Корпораціонное начальство сурово-насмѣшливо посмотрѣло на ученыя затѣи молодаго фукса, и желтый шаржиртеръ на одной изъ попоекъ завалилъ Телепневу гелертера, причемъ многозначительно помѣнялся улыбкой со всей компаніей.
— Ну, милордъ, — обратился къ Телепневу татуированный буршъ — не можете ли сдѣлать анализъ вотъ этой жидкости? — И онъ зачерпнулъ изъ котла стаканъ сженки. — Какія тутъ заключены химическія частицы? Или, можетъ быть, въ котлѣ есть какой-нибудь металлическій ядъ?
— Яду-то нѣтъ, — отвѣчалъ Телепневъ — а полудить-то котелъ давно бы не мѣшало.
— На твой счетъ — можно, — изрекъ желтый шаржиртеръ, — и на другой дель маленькій ольдерманъ дѣйствительно отдалъ котелъ въ полуду, а Телепневъ долженъ былъ заплатить.

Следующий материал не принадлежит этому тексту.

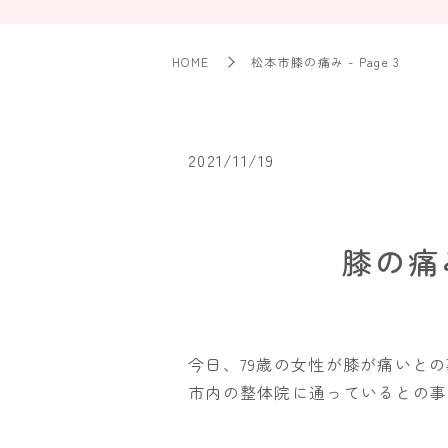
HOME
松本市膝の痛み - Page 3
2021/11/19
膝の痛
今日、79歳の女性が膝が痛いとの
市内の整体院に通っているとの事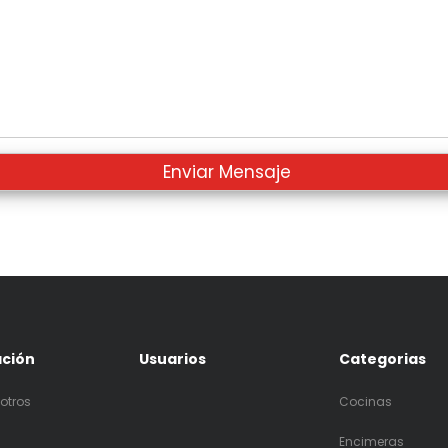
ación
Usuarios
Categorias
otros
Cocinas
Encimeras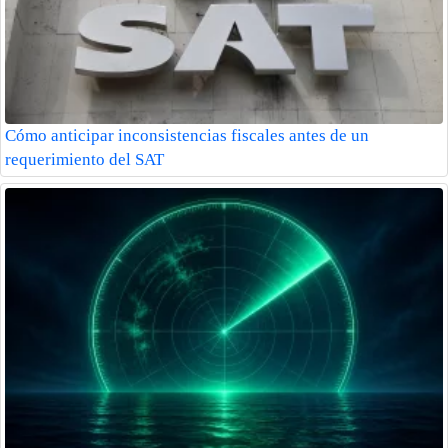
Cómo anticipar inconsistencias fiscales antes de un
requerimiento del SAT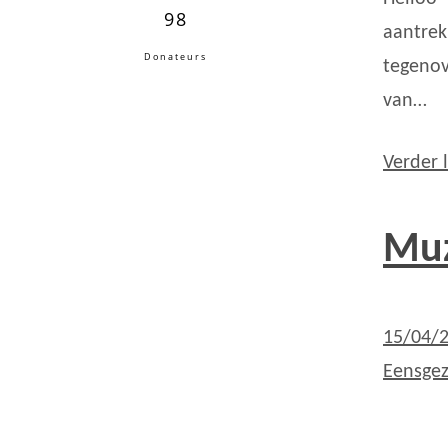
98
aantrek
Donateurs
tegenov
van…
Verder 
Muz
15/04/
Eensgez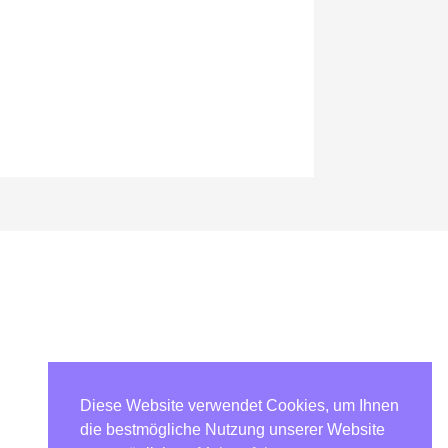
Diese Website verwendet Cookies, um Ihnen
die bestmögliche Nutzung unserer Website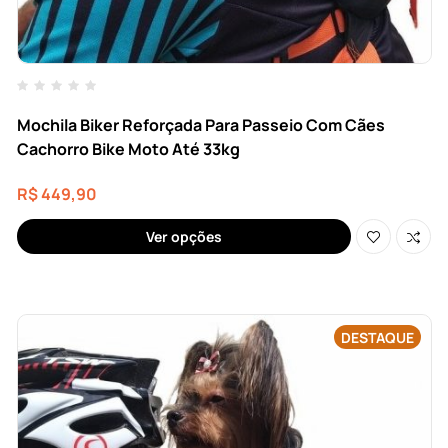
Mochila Biker Reforçada Para Passeio Com Cães
Cachorro Bike Moto Até 33kg
R$
449,90
Ver opções
DESTAQUE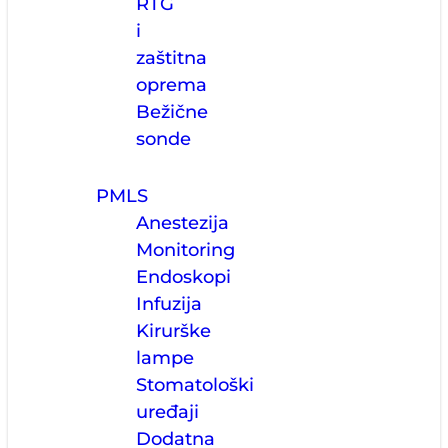
RTG
i
zaštitna
oprema
Bežične
sonde
PMLS
Anestezija
Monitoring
Endoskopi
Infuzija
Kirurške
lampe
Stomatološki
uređaji
Dodatna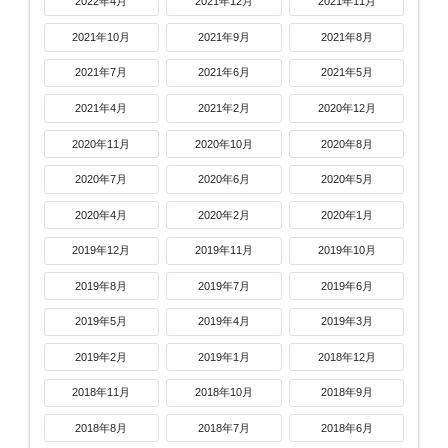
2022年4月
2021年12月
2021年11月
2021年10月
2021年9月
2021年8月
2021年7月
2021年6月
2021年5月
2021年4月
2021年2月
2020年12月
2020年11月
2020年10月
2020年8月
2020年7月
2020年6月
2020年5月
2020年4月
2020年2月
2020年1月
2019年12月
2019年11月
2019年10月
2019年8月
2019年7月
2019年6月
2019年5月
2019年4月
2019年3月
2019年2月
2019年1月
2018年12月
2018年11月
2018年10月
2018年9月
2018年8月
2018年7月
2018年6月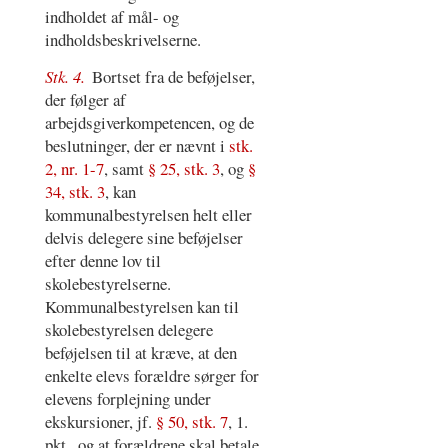
indholdet af mål- og
indholdsbeskrivelserne.
Stk. 4.
Bortset fra de beføjelser,
der følger af
arbejdsgiverkompetencen, og de
beslutninger, der er nævnt i
stk.
2, nr. 1-7
, samt
§ 25, stk. 3
, og
§
34, stk. 3
, kan
kommunalbestyrelsen helt eller
delvis delegere sine beføjelser
efter denne lov til
skolebestyrelserne.
Kommunalbestyrelsen kan til
skolebestyrelsen delegere
beføjelsen til at kræve, at den
enkelte elevs forældre sørger for
elevens forplejning under
ekskursioner, jf.
§ 50, stk. 7
, 1.
pkt., og at forældrene skal betale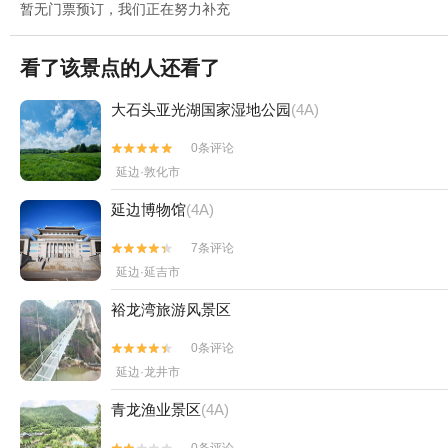
暂无门票预订，我们正在努力补充
看了该景点的人还看了
大石头亚光湖国家湿地公园
(4A)
0条评论


延边·敦化市
延边博物馆
(4A)
7条评论


延边·延吉市
裕龙湾旅游风景区
0条评论


延边·龙井市
青龙渔业景区
(4A)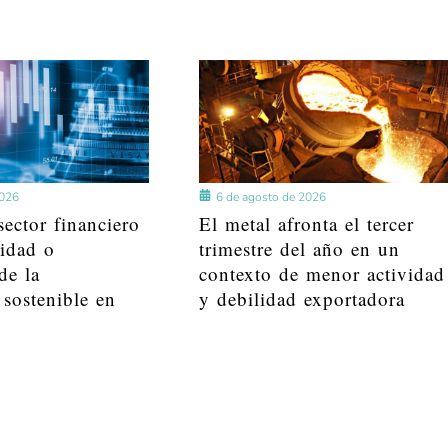
2026
6 de agosto de 2026
ector financiero
El metal afronta el tercer
lidad o
trimestre del año en un
de la
contexto de menor actividad
 sostenible en
y debilidad exportadora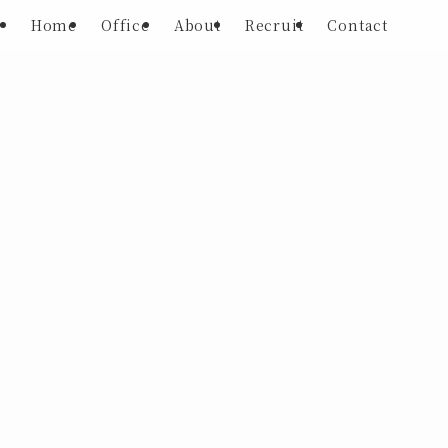
Home
Office
About
Recruit
Contact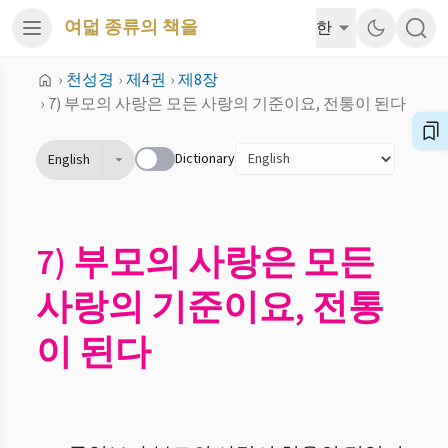
여덟 종류의 책을
한
›
천성경
›
제4권
›
제8장
›
7) 부모의 사랑은 모든 사랑의 기준이요, 전통이 된다
Dictionary
English
7) 부모의 사랑은 모든
사랑의 기준이요, 전통
이 된다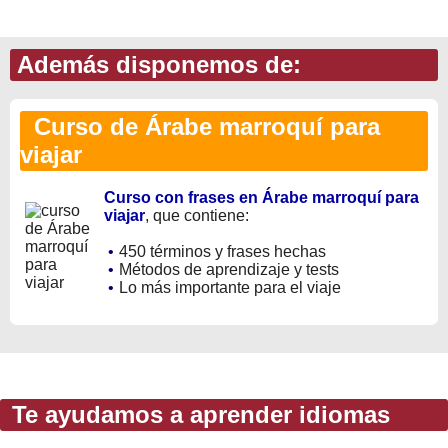
Además disponemos de:
Curso de Árabe marroquí para
viajar
Curso con frases en Árabe marroquí para
viajar
, que contiene:
•
450 términos y frases hechas
•
Métodos de aprendizaje y tests
•
Lo más importante para el viaje
Te ayudamos a aprender idiomas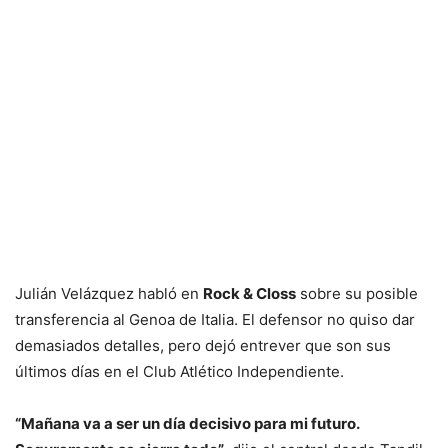
Julián Velázquez habló en
Rock & Closs
sobre su posible
transferencia al Genoa de Italia. El defensor no quiso dar
demasiados detalles, pero dejó entrever que son sus
últimos días en el Club Atlético Independiente.
“Mañana va a ser un día decisivo para mi futuro.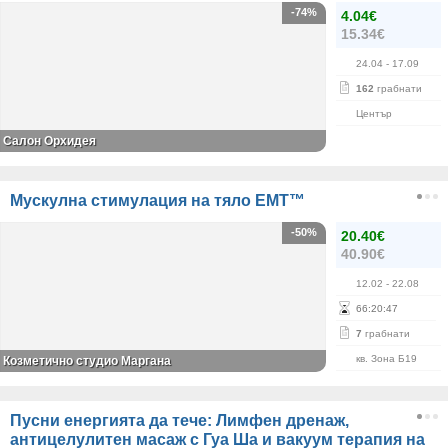
-74%
4.04€
15.34€
24.04
- 17.09
162
грабнати
Център
Салон Орхидея
Mускулна стимулация на тяло EMT™
-50%
20.40€
40.90€
12.02
- 22.08
66
:
20
:
46
7
грабнати
кв. Зона Б19
Козметично студио Маргана
Пусни енергията да тече: Лимфен дренаж,
антицелулитен масаж с Гуа Ша и вакуум терапия на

Насмѣшки буршей на него мало дѣйствовали. Послѣ фехтбодена онъ отправлялся въ химическій кабинетъ. Стоя у окна, онъ растиралъ въ ступкахъ разную разность и процѣживалъ разноцвѣтные растворы въ обществѣ двухъ фармацевтовъ, одного очень сердитаго нѣмецкаго бурша и стараго бородастаго филистра, писавшаго докторскую диссертацію по судебной химіи.
Бурсаки хоть и подтрунивали надъ учеными поползновеніями новаго фукса, но вообще благоволили къ нему, такъ что по прошествіи двухъ мѣсяцевъ старый филистръ предложилъ на сходкѣ дать ему цвѣта. Желтый шаржиртеръ возсталъ противъ этого предложенія, выразившись, что не слѣдуетъ баловать «этихъ русскихъ студентовъ», и надо еще посмотрѣть, каковъ новый фуксъ будетъ въ шкандальномъ дѣлѣ.
Голоса раздѣлились, но большинство было за мнѣніе желтаго шаржиртера, и Телепневъ не получилъ цвѣтовъ. Хотя онъ объ этомъ не имѣлъ никакого понятія и весьма мало интересовался буршикозною жизнью, старый филистръ на другой день послѣ сходки зашелъ къ нему, вѣроятно съ желаніемъ его утѣшить.